Unemployment fell and it fell for the best possible reasons. Labor force participation was essentially flat, meaning the drop was a sign of workers actually getting jobs. More enduring forms of unemployment were flat and the core unemployment rate fell for the first time during the pandemic. Joblessness is still tremendously high, but it is moving in the right direction.
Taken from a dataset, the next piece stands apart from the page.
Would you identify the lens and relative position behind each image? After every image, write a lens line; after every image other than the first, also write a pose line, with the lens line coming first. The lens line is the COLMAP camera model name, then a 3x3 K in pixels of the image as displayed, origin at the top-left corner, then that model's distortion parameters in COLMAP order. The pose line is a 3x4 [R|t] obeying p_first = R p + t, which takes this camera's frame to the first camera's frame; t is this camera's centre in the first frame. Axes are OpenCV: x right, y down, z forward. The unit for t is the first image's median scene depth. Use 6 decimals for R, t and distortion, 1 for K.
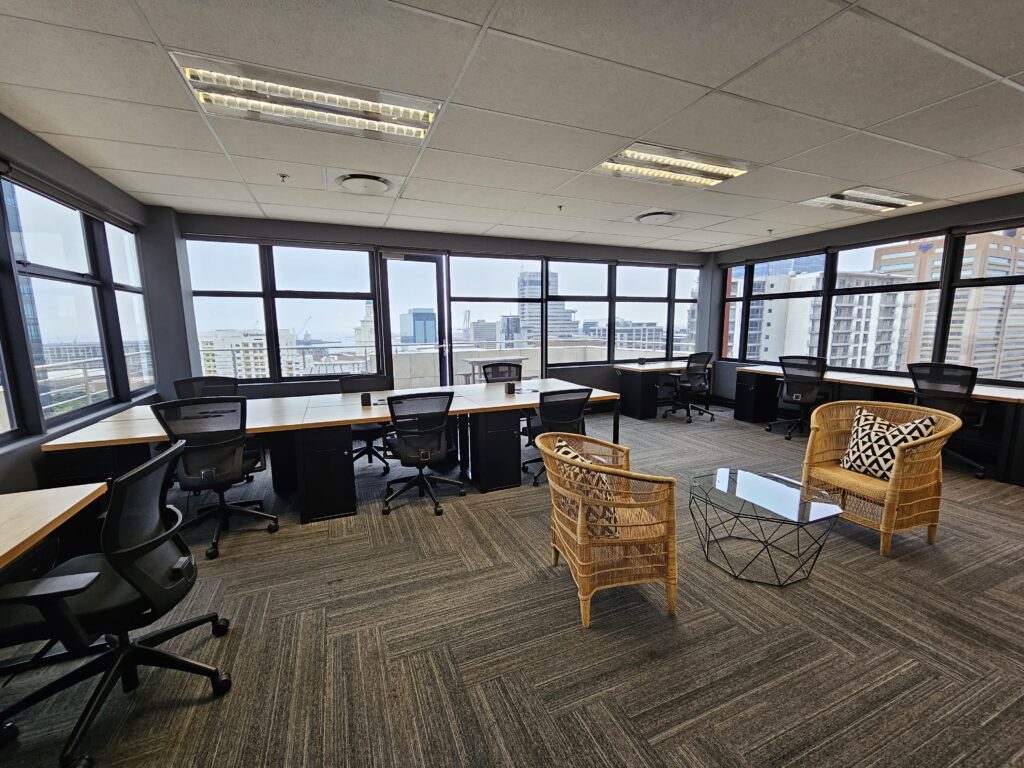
lens RADIAL K [[417.8, 0, 509.3], [0, 417.8, 385.5], [0, 0, 1]] dist [-0.000974, -0.000148]
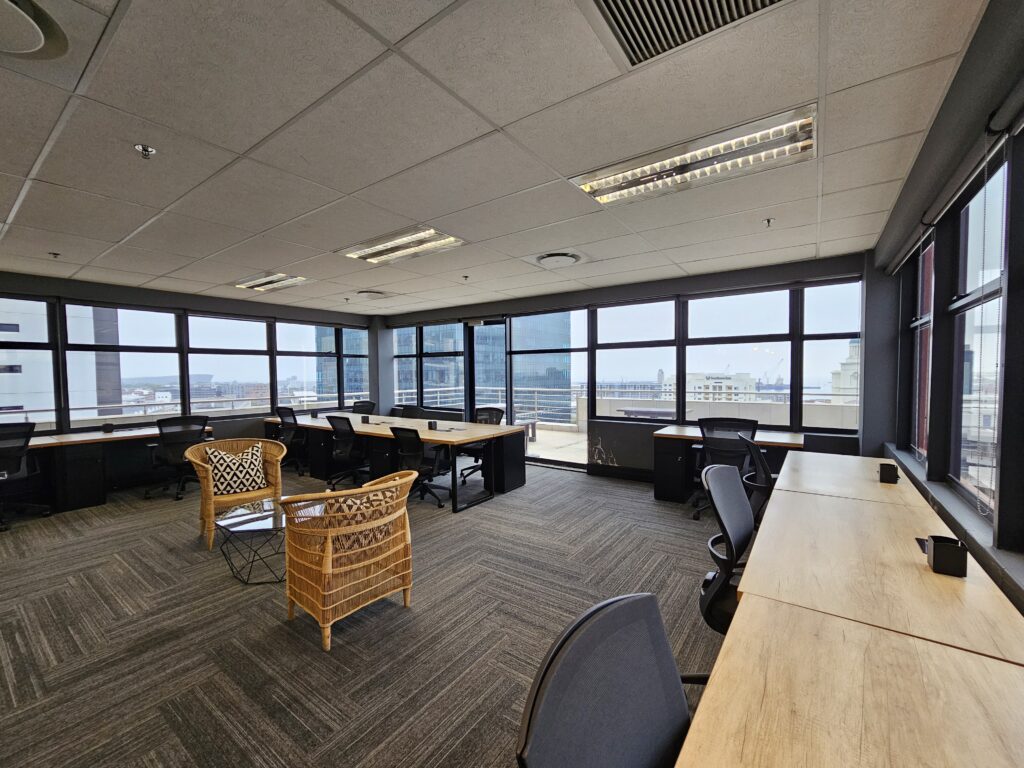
lens RADIAL K [[417.8, 0, 512.0], [0, 417.8, 387.7], [0, 0, 1]] dist [-0.000974, -0.000148]
pose [[0.529980, 0.033987, -0.847329, 0.910257], [-0.117951, 0.992438, -0.033968, -0.070275], [0.839767, 0.117946, 0.529981, 0.395554]]
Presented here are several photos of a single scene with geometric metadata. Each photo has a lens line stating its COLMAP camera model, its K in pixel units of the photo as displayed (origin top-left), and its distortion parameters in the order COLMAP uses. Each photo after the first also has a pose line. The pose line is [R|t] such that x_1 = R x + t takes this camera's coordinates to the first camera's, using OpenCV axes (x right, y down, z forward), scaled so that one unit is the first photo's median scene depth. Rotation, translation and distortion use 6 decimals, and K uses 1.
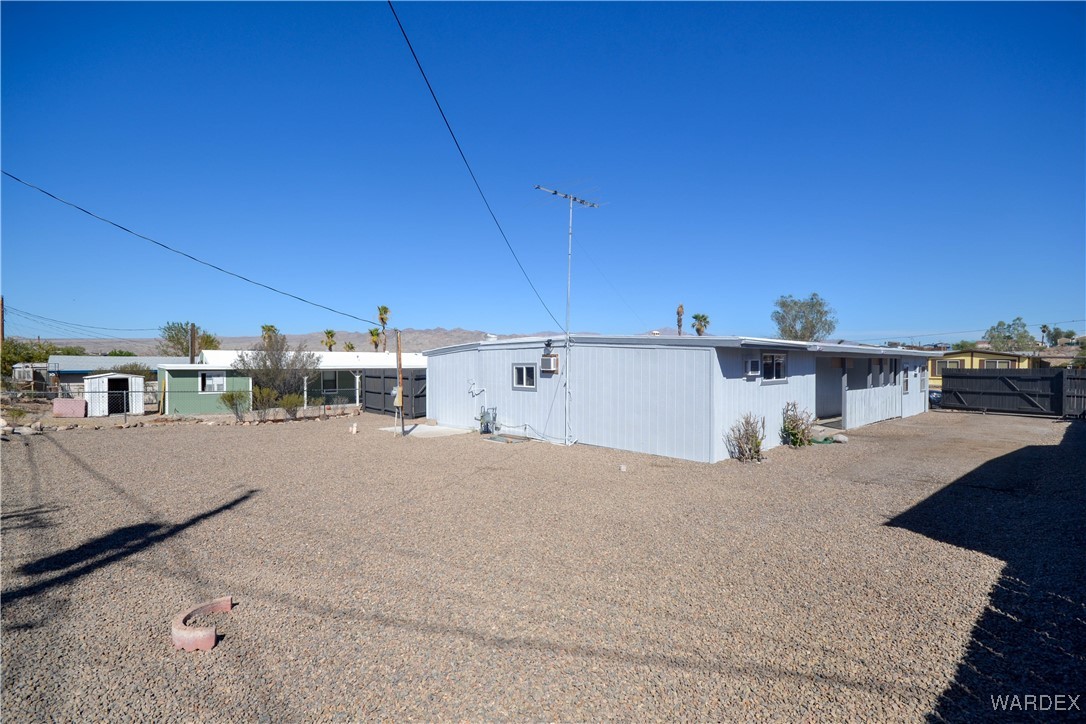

At the same time, job growth was not only insufficient, but its distribution is showing some ominous signs. The gains this month were less concentrated in the ravaged leisure and hospitality sector, where employment is still down more than 25% compared to February. Information, a sector not directly affected by the virus, is now the industry that’s taken the third largest cumulative hit.
The progress is encouraging, but let’s not lose sight of where we currently are. By both the unemployment rate and the cumulative hit to employment, the current labor market crisis is worse than the Great Recession, a supposedly once-in-a-generation economic crisis. Until the virus is under control, a full and sustained recovery will remain out of reach.